** EXERCISE DESCRIPTION **
Using the material below, print the line that contains "nose: (477, 135)", the line that contains "left eye: (767, 734)", and every line in between, exactly and nothing else.

** DATA SUPPLIED **
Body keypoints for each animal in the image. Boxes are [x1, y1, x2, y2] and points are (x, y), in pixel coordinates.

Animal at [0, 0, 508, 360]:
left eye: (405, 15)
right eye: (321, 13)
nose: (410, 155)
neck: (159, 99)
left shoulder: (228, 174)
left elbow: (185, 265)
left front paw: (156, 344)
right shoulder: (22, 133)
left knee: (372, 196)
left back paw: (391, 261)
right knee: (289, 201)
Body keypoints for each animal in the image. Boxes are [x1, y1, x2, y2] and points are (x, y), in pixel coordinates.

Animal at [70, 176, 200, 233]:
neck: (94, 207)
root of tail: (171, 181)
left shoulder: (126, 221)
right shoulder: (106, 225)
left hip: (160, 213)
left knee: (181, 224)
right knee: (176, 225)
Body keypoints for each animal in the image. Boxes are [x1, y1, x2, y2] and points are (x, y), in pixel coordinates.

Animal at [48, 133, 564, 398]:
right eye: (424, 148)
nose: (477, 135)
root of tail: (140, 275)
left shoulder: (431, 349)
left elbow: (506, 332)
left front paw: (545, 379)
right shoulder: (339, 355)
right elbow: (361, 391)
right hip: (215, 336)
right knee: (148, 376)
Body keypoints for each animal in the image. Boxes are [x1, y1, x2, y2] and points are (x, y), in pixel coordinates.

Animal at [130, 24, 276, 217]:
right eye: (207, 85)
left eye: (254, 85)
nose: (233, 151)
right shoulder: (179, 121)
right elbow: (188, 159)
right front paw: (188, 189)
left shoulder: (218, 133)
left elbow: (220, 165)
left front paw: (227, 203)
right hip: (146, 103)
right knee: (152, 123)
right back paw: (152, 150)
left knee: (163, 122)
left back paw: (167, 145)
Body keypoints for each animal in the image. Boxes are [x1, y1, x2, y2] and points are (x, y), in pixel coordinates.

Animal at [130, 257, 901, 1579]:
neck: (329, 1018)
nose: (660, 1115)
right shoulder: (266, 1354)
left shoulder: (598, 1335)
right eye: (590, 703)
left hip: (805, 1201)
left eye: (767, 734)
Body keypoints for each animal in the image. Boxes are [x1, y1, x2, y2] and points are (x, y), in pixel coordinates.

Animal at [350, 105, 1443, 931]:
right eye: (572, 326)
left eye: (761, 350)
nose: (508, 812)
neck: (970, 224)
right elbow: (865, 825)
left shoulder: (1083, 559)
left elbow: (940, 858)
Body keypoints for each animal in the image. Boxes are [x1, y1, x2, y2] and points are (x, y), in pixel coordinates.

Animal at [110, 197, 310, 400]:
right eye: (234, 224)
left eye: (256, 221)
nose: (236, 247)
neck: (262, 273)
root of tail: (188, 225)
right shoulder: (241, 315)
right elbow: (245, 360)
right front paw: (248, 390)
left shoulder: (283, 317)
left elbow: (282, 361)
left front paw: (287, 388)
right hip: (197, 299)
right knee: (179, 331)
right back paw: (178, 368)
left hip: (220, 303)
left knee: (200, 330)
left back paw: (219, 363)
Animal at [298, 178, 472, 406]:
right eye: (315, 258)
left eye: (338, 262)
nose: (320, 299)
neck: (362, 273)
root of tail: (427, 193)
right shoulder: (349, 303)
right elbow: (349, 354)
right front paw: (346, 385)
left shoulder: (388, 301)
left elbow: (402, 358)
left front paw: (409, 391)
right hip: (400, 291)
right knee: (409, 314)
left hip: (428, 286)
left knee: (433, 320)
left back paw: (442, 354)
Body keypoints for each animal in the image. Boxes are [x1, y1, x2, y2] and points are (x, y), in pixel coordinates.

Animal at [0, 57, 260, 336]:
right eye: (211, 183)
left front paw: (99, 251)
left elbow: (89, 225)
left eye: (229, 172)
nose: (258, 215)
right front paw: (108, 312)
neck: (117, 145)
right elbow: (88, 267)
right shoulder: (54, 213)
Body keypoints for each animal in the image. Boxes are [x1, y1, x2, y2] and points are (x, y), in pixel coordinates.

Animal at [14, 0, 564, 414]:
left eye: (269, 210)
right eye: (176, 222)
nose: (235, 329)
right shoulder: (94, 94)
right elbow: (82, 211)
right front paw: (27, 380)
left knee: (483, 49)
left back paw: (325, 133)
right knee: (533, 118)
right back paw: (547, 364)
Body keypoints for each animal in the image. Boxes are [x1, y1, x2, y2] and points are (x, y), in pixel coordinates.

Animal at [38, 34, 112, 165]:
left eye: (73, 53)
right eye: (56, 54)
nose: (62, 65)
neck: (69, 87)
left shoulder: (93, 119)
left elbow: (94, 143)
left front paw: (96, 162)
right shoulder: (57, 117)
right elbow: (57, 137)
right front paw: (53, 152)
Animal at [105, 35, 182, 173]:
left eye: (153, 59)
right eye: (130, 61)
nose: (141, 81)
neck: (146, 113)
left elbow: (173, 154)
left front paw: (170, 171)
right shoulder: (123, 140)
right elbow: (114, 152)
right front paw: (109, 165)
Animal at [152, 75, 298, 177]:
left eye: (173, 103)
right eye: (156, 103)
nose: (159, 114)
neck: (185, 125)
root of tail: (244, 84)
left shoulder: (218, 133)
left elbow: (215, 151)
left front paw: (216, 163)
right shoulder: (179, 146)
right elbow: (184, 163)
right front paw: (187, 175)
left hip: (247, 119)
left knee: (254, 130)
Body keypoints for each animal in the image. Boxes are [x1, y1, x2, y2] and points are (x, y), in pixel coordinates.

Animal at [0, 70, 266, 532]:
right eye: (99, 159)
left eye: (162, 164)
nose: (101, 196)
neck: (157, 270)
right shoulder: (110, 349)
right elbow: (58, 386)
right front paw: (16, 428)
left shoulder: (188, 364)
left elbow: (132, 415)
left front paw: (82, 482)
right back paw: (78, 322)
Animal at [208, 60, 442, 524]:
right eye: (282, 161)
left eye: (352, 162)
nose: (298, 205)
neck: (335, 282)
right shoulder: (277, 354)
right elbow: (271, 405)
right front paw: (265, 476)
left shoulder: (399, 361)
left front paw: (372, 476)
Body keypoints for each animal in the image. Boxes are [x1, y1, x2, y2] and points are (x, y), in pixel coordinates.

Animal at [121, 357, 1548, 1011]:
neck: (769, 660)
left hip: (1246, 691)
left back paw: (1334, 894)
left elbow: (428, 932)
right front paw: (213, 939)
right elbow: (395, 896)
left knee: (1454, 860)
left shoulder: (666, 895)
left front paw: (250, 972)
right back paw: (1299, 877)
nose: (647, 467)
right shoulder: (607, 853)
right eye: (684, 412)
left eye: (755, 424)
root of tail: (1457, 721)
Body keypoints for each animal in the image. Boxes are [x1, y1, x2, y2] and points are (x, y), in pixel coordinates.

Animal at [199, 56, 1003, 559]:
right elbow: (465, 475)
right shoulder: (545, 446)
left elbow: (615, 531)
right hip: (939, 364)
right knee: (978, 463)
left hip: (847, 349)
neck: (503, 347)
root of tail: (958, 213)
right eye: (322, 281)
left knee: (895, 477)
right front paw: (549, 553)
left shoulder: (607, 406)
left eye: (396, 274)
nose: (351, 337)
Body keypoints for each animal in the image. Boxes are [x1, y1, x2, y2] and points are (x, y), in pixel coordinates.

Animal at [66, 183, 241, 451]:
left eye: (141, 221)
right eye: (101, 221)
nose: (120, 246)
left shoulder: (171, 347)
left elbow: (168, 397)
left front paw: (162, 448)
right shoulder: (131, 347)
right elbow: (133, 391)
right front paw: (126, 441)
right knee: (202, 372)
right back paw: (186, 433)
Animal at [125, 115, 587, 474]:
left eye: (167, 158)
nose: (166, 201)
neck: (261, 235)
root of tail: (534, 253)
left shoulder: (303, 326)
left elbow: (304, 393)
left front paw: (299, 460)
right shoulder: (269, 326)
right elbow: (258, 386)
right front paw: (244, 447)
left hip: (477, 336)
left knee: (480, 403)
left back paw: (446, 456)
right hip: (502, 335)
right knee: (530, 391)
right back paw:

** EXPECTED ANSWER **
nose: (477, 135)
root of tail: (140, 275)
left shoulder: (431, 349)
left elbow: (506, 332)
left front paw: (545, 379)
right shoulder: (339, 355)
right elbow: (361, 391)
right hip: (215, 336)
right knee: (148, 376)
Body keypoints for each animal in the image. Boxes are [x1, y1, x2, y2] and points are (x, y), in pixel coordinates.

Animal at [130, 24, 276, 217]:
right eye: (207, 85)
left eye: (254, 85)
nose: (233, 151)
right shoulder: (179, 121)
right elbow: (188, 159)
right front paw: (188, 189)
left shoulder: (218, 133)
left elbow: (220, 165)
left front paw: (227, 203)
right hip: (146, 103)
right knee: (152, 123)
right back paw: (152, 150)
left knee: (163, 122)
left back paw: (167, 145)
Body keypoints for each animal in the image. Boxes are [x1, y1, x2, y2] and points are (x, y), in pixel coordinates.

Animal at [130, 257, 901, 1579]:
neck: (329, 1018)
nose: (660, 1115)
right shoulder: (266, 1354)
left shoulder: (598, 1335)
right eye: (590, 703)
left hip: (805, 1201)
left eye: (767, 734)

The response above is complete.